6 thoughts on “From two years to two months to two days… This is Bambi’s “systemically” welcoming Canada”

  1. This? They’ve done this to you because of this blog post right here?

    I came truly out of curiosity more than anything to see what the fuss was about.

    I am so sorry you have been punished for appreciating what our country has offered you.

    We’re in far more trouble than most of us are capable of currently seeing. Stay strong, stay brave.

    1. Bambi thanks you Jason for having taking the time to visit her blog and read her post. Your kind words mean the world to her. Mind you, Bambi is just one of the many grateful deer who have chosen Canada as home from all over the world.

  2. Dear professor,

    As you can see, you were deeply wrong. Canada is indeed a systemically racist country. Specifically, it will oppress people who refuse to follow the woke ideals.

    This is an appealing state of affairs and I admire your courage to soldier on.

    Please know that many of us are with you. We firmly reject the new woke order and will stand by your, and ours, freedom of speech.

    1. Bambi (as a deer, as a suspended professor without pay, as an NB/Canadian citizen, and as a human being) thanks you for your support, Carlos M!
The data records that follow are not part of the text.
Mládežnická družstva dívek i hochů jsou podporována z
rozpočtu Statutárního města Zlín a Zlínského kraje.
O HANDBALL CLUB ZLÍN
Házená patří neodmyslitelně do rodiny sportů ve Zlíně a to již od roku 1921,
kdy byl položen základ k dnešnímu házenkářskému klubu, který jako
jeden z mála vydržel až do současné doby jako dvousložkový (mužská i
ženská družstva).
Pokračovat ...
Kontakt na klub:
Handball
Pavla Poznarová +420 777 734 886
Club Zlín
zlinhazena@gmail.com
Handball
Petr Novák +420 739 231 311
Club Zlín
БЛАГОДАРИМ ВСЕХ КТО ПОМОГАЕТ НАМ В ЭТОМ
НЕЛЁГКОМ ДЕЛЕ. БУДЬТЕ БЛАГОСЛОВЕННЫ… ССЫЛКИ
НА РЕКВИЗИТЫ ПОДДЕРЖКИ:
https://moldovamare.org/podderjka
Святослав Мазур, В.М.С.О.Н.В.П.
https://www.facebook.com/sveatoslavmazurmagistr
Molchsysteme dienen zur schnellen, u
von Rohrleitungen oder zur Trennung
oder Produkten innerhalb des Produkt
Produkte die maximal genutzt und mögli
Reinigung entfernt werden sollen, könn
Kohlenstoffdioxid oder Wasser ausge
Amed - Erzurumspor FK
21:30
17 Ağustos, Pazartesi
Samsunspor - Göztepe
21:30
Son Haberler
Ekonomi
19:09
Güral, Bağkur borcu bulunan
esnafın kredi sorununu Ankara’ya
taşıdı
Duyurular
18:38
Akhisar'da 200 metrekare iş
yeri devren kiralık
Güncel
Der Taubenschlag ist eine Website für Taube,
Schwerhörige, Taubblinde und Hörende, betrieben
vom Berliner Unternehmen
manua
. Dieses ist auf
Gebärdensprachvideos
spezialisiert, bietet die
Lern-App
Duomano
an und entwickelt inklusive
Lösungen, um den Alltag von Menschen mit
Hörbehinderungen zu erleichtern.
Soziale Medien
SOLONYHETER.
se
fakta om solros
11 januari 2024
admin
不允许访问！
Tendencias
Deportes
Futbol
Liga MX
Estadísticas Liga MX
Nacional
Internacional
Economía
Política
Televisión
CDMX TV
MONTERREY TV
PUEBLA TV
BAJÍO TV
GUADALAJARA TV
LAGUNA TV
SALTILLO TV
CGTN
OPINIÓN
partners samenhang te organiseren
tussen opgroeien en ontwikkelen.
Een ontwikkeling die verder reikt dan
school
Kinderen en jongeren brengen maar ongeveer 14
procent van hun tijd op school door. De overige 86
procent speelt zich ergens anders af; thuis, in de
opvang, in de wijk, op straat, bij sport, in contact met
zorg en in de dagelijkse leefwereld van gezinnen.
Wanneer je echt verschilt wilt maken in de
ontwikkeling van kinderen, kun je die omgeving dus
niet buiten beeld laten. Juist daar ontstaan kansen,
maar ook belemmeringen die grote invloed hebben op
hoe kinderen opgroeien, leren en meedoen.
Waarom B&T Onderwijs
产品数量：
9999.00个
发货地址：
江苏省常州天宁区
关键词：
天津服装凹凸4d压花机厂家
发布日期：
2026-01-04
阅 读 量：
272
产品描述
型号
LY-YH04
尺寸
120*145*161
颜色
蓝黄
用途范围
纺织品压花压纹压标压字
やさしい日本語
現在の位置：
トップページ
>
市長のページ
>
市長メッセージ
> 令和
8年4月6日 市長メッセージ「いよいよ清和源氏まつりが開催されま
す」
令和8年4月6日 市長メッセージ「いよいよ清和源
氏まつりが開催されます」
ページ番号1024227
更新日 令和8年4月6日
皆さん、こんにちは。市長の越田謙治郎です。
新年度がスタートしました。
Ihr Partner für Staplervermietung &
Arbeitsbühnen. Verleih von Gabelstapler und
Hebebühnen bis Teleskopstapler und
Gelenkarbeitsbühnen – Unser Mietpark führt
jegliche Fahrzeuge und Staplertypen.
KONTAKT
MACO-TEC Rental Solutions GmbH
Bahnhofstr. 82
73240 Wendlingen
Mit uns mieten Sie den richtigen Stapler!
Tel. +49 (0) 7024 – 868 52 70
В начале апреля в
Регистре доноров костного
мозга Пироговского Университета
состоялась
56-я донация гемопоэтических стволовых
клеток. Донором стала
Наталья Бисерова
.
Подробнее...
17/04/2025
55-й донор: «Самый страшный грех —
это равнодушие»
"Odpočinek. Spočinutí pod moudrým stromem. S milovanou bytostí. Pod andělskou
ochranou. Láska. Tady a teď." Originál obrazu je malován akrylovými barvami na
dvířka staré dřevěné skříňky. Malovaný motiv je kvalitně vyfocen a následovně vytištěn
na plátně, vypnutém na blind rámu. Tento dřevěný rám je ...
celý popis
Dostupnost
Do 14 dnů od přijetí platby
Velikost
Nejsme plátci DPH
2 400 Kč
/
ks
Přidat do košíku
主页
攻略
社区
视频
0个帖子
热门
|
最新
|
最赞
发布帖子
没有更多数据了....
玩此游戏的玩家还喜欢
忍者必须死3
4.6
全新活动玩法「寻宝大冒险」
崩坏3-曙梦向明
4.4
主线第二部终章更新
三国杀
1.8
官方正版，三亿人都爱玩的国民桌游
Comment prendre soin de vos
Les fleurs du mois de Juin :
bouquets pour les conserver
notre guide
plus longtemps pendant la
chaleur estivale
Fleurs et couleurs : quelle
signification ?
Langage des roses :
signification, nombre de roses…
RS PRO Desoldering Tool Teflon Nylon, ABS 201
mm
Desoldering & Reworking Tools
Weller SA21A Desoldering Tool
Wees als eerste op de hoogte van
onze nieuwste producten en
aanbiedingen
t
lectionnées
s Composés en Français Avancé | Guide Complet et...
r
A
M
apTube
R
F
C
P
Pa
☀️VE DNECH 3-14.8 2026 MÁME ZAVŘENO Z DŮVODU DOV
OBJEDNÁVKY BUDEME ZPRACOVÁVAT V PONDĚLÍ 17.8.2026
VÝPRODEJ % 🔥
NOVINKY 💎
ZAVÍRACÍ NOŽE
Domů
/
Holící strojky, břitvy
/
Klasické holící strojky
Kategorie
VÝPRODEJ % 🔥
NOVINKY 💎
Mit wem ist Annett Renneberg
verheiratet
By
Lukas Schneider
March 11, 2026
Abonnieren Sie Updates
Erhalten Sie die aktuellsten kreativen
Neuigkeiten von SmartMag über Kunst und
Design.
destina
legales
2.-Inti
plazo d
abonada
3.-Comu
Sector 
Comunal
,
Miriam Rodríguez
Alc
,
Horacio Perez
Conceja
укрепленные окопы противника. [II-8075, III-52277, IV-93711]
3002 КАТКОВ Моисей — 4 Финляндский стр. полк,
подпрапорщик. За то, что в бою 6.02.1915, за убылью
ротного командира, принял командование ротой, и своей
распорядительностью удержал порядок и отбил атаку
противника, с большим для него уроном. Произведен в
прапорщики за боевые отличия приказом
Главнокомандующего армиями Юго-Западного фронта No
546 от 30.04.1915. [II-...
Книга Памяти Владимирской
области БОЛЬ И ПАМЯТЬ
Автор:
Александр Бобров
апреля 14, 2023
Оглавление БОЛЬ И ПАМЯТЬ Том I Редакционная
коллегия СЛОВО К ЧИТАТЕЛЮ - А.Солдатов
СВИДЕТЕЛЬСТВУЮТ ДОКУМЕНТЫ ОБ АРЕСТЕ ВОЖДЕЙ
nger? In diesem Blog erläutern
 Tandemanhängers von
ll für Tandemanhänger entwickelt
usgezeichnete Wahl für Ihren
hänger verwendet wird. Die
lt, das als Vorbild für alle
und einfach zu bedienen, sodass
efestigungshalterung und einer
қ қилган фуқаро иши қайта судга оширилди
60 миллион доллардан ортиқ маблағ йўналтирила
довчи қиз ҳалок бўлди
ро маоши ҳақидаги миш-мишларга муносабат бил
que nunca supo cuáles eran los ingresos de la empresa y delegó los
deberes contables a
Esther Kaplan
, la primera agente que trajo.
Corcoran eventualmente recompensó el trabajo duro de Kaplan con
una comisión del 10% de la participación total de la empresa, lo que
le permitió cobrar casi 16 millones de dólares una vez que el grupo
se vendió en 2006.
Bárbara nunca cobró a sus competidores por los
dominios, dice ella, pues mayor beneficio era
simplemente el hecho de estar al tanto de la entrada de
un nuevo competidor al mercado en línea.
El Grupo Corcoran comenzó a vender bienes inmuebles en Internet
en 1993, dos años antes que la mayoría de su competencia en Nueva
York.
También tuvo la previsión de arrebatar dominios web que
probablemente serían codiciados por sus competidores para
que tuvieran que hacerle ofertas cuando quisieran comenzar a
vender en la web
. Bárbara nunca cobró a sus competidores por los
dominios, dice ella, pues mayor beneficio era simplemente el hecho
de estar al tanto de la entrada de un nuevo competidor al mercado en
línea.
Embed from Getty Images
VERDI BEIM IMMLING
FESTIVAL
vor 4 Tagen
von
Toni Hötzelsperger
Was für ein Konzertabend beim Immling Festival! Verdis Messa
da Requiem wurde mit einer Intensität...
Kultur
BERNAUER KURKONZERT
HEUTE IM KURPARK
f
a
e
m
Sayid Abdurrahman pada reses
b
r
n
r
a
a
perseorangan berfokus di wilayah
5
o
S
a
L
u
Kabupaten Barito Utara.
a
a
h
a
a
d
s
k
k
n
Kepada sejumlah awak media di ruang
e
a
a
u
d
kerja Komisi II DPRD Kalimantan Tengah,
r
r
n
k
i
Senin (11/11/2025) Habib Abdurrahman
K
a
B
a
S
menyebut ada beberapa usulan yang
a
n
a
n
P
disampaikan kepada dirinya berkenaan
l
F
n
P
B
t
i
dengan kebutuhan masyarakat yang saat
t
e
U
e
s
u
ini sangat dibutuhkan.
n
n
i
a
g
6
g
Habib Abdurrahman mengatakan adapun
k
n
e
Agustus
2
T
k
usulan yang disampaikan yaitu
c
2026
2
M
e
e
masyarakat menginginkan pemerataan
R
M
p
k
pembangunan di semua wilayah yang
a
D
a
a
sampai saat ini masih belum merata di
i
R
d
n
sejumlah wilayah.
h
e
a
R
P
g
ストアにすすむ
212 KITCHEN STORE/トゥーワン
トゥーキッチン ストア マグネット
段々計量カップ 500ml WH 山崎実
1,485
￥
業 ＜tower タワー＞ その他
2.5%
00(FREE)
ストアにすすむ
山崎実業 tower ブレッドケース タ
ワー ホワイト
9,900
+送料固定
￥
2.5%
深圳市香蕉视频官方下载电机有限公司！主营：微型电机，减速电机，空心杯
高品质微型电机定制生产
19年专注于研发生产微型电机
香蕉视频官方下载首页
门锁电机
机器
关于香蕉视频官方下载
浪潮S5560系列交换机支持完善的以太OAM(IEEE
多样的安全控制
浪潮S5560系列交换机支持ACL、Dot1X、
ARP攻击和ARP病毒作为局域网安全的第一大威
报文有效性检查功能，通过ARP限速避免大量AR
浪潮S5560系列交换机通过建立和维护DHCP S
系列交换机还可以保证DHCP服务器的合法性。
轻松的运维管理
  3. Bravo Bambi for this beautiful essay so reflective of your personality and voice! Like an ice cream sundae festooned with sweet morsels and little crunchy bits! I can see and hear you as if you were in the next room typing and your spouse cooking. I’m glad your writing also invoked without stating explicitly (at least until the last paragraph) what needed to be said and which I suspected all along — that what some small-minded people (étroit d’esprit) find offensive you were just expressing as your own positive experience. I wonder if your detractors can write such an eloquent essay about what it’s like to be *you*?! You told the truth no matter how unpopular it was and now you and I have that much more in common, eh. My unfailing respect and support to you.

    1. Deeply moved by your kind words, Fred— a man of integrity (in addition to being a loyal family friend) saying this about Bambi is simply an honour!